PROJECT · RETRIEVAL / LLM
HAGA FolderAssistent
Built for HagaZiekenhuis through the Gezond Verstand think tank. Hospitals hand out patient information leaflets (folders, in Dutch) about everything from a gastroscopy to recovering after hip surgery. This makes a collection of 1,600+ of those leaflets searchable the way a patient would actually ask: in plain language, with answers that come straight from the leaflets and say which one they came from. It started as a prototype and is now running as a pilot at the hospital.
01 · THE PROBLEM
The information patients need usually exists. It is just buried in one of 1,600 leaflets, written in medical register. A patient searches for an everyday phrase; the leaflet says gastroscopie. Plain keyword search misses the paraphrase. Pure embedding search has the opposite weakness: it can glide past the exact terms that matter in this domain, like drug names, department names and procedure names, where a near-match is simply wrong.

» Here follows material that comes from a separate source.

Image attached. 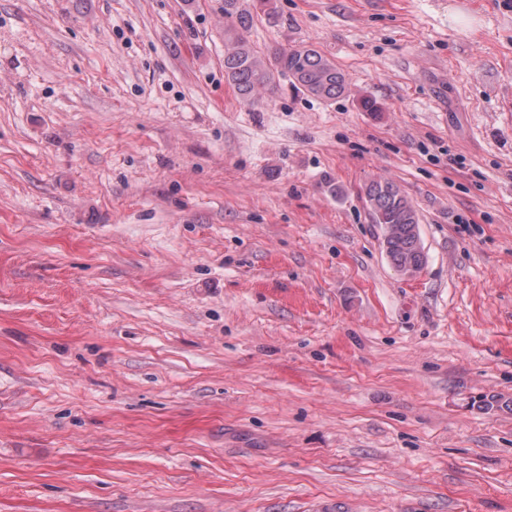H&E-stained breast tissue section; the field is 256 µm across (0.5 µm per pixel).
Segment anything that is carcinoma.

On top of that, this is a medical setting. An answer that sounds right isn't good enough; every answer has to be traceable to a source document, and the system has to say so when the leaflets don't cover a question.
02 · THE APPROACH
It's in a live pilot at the hospital, so this stays at the level of the approach rather than the production internals.
INGESTION
Leaflets → text extraction → chunks that keep their source metadata (which leaflet, which section)
KEYWORD INDEX
Exact terms, names, abbreviations
EMBEDDING INDEX
Meaning and paraphrase
QUERY ENRICHMENT
The question is first turned into a fuller, leaflet-style draft, which is what actually gets searched. This closes the gap between how a patient asks and how a leaflet is written.
RETRIEVAL + FUSION
Both indexes are queried in parallel and their two ranked lists merged, by rank, into one candidate set
GENERATION
A language model answers using only the retrieved text, and cites the leaflets it drew from
03 · WHY IT WORKS THIS WAY
Hybrid retrieval, not one or the other. Dutch medical text splits neatly into two failure modes. Keyword search wins when the query contains the exact term, like a medicine, a department or an abbreviation. Embeddings win when the patient describes the thing instead of naming it. Running both and merging the results covers each side's blind spot with the other's strength.
Rank fusion instead of score mixing. A keyword score and a cosine similarity live on different scales, and any weighted average of the two needs constant re-tuning. Fusing on rank, the position each document takes in each list, lets the two retrievers combine without calibrating their scores against each other.
Closing the vocabulary gap. A five-word patient question sits far from a formal leaflet paragraph in embedding space. Drafting a hypothetical answer first (full sentences, in roughly the register the leaflets use) and searching with that lands much closer. The draft is never shown to the user; it exists only to make retrieval better.
Grounded answers with sources. The generation step is deliberately boring: answer from the retrieved text, name the leaflet, and refuse when the leaflets don't cover the question. In a patient-facing system, a confident guess is worse than no answer. That refusal-first behaviour is exactly the property a hospital needs before it will trust a system like this in a pilot.